Bowheads are a common spotted from the shore in Sanirajak. The massive whales – weighing up to 100 tons (approximately 91,000 kg) and stretching 15 to 18 metres in length – come up through the Foxe Basin and then, as the ice clears, they make their way into Fury and Hecla Strait, according to Qammaniq.
“They go just past that and that’s where they eat in the summertime,” he said. “We do have many sightings every year within this area… they give us a show once in a while, too.”
Pods often comprise 10 to 20 whales, he added.
It’s anticipated that four hunting boats and two safety vessels will participate in the harvest.
Even if regulators give the green light, there’s no guarantee that the mission will be a success. Bowhead hunters came home without their prey a couple of years ago, but landed a whale in 2017, Qammaniq noted.
“We’ve still got the skull down the coast,” he said.

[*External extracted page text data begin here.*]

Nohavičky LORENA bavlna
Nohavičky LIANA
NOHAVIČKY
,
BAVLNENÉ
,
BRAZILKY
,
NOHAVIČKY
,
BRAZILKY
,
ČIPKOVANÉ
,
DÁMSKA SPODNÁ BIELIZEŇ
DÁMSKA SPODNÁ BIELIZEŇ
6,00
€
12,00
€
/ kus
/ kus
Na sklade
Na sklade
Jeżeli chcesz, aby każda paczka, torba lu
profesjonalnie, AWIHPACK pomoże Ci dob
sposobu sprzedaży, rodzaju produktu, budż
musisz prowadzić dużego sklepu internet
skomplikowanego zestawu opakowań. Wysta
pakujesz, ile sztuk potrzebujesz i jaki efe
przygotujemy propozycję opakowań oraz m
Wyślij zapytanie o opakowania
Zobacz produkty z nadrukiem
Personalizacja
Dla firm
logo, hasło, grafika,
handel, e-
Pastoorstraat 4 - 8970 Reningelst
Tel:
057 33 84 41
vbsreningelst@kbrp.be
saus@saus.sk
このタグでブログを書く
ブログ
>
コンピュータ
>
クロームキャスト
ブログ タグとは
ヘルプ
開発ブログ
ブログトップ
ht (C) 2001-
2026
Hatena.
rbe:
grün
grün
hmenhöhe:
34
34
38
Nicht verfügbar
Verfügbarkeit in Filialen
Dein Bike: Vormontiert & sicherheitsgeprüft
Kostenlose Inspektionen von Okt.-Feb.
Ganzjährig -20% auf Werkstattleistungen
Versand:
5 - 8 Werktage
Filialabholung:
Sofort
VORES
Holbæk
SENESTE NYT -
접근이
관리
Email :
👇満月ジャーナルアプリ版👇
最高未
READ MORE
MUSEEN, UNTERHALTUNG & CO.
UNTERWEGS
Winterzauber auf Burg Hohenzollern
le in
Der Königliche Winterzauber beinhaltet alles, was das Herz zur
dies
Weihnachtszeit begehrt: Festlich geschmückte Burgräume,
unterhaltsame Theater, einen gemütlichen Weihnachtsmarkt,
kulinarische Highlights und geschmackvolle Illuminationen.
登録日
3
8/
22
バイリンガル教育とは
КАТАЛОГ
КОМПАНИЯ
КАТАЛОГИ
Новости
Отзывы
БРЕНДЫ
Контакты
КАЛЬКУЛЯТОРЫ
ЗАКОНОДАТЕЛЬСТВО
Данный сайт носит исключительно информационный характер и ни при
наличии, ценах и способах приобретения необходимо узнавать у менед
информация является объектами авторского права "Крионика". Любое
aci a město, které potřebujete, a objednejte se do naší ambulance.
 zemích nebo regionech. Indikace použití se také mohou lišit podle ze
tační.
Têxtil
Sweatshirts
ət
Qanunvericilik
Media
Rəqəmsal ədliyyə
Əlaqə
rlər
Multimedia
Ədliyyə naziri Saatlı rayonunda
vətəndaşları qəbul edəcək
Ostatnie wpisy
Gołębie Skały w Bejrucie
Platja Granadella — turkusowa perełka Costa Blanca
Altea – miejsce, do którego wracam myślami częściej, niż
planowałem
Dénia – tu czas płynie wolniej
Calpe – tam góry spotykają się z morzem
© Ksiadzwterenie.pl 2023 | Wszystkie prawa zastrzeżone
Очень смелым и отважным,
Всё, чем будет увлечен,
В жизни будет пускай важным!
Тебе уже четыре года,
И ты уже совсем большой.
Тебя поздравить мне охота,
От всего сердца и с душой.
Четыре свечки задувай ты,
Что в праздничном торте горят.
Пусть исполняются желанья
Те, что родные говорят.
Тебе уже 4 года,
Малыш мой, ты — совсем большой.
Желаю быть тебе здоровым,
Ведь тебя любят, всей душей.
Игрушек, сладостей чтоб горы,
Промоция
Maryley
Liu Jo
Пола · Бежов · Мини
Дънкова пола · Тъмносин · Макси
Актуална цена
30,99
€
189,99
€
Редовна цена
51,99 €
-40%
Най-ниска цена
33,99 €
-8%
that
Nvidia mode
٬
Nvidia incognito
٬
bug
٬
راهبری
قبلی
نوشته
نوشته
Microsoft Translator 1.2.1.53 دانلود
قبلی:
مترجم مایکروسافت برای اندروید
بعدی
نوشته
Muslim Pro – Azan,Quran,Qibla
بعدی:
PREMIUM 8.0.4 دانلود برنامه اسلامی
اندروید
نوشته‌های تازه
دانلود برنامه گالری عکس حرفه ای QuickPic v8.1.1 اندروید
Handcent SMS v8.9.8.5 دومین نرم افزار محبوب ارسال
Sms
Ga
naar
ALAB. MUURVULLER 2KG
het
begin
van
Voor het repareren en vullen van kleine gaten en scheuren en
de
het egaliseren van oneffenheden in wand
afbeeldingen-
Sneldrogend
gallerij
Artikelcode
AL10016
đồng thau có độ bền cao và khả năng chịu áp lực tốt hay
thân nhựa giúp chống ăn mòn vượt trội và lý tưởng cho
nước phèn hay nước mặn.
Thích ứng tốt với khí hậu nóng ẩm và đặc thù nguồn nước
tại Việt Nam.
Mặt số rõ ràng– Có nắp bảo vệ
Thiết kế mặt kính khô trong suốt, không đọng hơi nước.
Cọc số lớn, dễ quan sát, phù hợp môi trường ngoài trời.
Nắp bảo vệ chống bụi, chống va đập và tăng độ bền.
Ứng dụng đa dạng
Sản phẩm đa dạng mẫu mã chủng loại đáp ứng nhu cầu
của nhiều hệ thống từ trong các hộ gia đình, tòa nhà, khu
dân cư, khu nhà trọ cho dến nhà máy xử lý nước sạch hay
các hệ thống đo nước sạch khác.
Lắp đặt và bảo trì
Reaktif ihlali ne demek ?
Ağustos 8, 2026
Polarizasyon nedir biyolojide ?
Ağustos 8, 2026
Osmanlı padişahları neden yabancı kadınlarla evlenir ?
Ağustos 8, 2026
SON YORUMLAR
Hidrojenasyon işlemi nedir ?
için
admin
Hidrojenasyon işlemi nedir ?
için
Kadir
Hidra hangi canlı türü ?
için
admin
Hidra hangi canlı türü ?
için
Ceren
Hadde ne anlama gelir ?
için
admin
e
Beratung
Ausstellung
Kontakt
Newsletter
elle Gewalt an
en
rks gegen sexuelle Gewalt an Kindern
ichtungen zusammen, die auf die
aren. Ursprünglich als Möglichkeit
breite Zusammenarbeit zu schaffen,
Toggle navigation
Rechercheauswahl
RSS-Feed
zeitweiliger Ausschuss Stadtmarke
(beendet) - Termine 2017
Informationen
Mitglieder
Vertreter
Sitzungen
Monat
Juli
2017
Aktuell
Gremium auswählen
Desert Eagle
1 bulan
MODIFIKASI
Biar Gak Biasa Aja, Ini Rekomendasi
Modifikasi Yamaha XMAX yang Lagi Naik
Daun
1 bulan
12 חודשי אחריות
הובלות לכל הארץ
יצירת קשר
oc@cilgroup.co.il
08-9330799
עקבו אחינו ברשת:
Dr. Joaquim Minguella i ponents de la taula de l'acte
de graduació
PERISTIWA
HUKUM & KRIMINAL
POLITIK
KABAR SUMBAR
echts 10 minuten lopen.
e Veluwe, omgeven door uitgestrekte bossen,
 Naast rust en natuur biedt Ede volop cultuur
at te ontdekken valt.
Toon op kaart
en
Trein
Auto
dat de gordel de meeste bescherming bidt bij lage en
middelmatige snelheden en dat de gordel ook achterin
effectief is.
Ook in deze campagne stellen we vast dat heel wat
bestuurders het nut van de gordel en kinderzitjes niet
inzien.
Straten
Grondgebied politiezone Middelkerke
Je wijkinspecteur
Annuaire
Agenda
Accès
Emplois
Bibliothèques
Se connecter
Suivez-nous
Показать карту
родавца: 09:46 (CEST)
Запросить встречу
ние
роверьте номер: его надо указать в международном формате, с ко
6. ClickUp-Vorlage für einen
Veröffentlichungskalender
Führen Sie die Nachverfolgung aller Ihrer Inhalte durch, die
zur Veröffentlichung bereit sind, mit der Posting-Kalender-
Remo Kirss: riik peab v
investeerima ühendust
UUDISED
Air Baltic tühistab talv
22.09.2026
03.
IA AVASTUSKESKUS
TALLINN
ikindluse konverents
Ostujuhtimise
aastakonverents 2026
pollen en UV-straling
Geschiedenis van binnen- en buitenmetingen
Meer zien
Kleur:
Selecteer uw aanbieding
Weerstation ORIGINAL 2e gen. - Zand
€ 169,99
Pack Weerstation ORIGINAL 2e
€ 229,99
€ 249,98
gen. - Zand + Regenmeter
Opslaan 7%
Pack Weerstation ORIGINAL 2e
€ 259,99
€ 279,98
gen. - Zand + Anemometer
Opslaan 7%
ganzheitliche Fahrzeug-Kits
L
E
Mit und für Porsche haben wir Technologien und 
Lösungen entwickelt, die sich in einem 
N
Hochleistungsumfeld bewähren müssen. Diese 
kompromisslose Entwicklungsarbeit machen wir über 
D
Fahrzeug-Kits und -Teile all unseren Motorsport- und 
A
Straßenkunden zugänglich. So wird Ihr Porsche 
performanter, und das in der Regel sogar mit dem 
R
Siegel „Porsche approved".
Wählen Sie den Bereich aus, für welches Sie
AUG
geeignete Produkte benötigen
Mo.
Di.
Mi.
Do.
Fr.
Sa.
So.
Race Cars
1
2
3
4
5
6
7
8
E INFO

The bowhead blubber – muktuk – is not a regular part of the local diet but more of a “delicacy,” said Qammaniq. Some eat it raw while others boil it.
However, it takes much of the community to butcher and distribute the copious blubber that comes from the carcass of the enormous mammal.
In neighbouring Iglulik, to the south, a hunters brought home a bowhead in August 2019 as did Kivalliq hunters in Naujaat last August.